This calculated value (I.sub.inv) is combined with the maximum
current limit value I.sub.inv.sub..sub.--.sub.max in adder 1262 to
form a difference signal (I.sub.inv.sub..sub.--.sub.max-I.sub.inv).
This difference signal is then amplified and smoothed in a PI block
1264, so that the dynamics of the regulator are adequate for a fast
reacting over-current protection. Block 1266 processes the output
of block 1264 into a limiting factor, such as in the range of 0 to
1, where 1 corresponds to the maximum current limit. This limiting
factor is then applied to the three limiting blocks 1126, 1146,
1166 as a multiplier, to add over-current protection to the voltage
limiting function of blocks 1126, 1146, 1166.
[0049] It should be noted that the PI controllers (1122, 1142,
1162, 1264) in FIG. 3 each receive a feedback signal from their
respective limiting modules (1126, 1146, 1166, 1266). This feedback
scheme, known in the art as "integrator anti-wind-up", improves the
transient behavior of the PI controllers.

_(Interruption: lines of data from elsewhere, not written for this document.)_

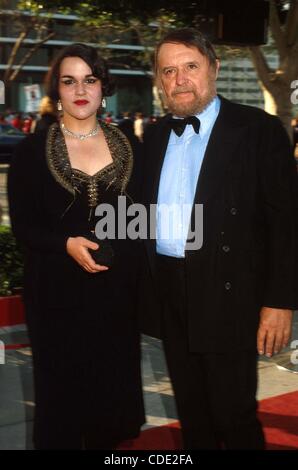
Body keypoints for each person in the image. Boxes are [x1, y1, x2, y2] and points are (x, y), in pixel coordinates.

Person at [140, 28, 298, 450]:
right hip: (172, 293)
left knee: (233, 415)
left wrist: (280, 301)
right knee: (193, 415)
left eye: (190, 67)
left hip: (230, 293)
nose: (180, 80)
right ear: (159, 80)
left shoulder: (258, 130)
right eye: (168, 71)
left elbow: (285, 224)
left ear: (214, 68)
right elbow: (134, 216)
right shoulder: (154, 137)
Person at [8, 43, 145, 450]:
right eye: (69, 81)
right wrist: (64, 243)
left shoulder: (132, 148)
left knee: (110, 403)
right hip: (54, 295)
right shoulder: (31, 151)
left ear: (104, 87)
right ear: (58, 89)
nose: (80, 90)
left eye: (90, 79)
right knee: (60, 401)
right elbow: (23, 227)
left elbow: (141, 220)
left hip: (116, 297)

[0050] The previously described drive signals from controller 108
to the switching circuits 103 provide the desired regulating and
damping control for the multi-phase output of inverter/filter 104.
As such, controller 108 and inverter/filter 104 constitute a
closed-loop feedback system for maintaining the stability and
quality of the inverter/filter 104 output.
[0051] In summary, the architecture of the inverter control
algorithm, as disclosed in the exemplary embodiment of FIG. 3,
provides a combination of voltage regulation, imbalance
compensation, over-current protection, and L-C filter damping, with
fast transient response, short execution time, high harmonic
suppression and no degradation of inverter efficiency. Moreover,
the inverter controller and the disclosed active damping feature
can be implemented in software, with no additional current sensors
required. In addition, verification tests have demonstrated that,
with active damping as disclosed herein, typical inverter
controller gains can be increased without incurring oscillation
problems, even under no-load conditions.
[0052] While at least one exemplary embodiment has been presented
in the foregoing detailed description, it should be appreciated
that a vast number of variations exist. It should also be
appreciated that the exemplary embodiment or exemplary embodiments
are only examples, and are not intended to limit the scope,
applicability, or configuration of the invention in any way.
Rather, the foregoing detailed description will provide those
skilled in the art with a convenient road map for implementing the
exemplary embodiment or exemplary embodiments. It should be
understood that various changes can be made in the function and
arrangement of elements without departing from the scope of the
invention as set forth in the appended claims and the legal
equivalents thereof.
* * * * *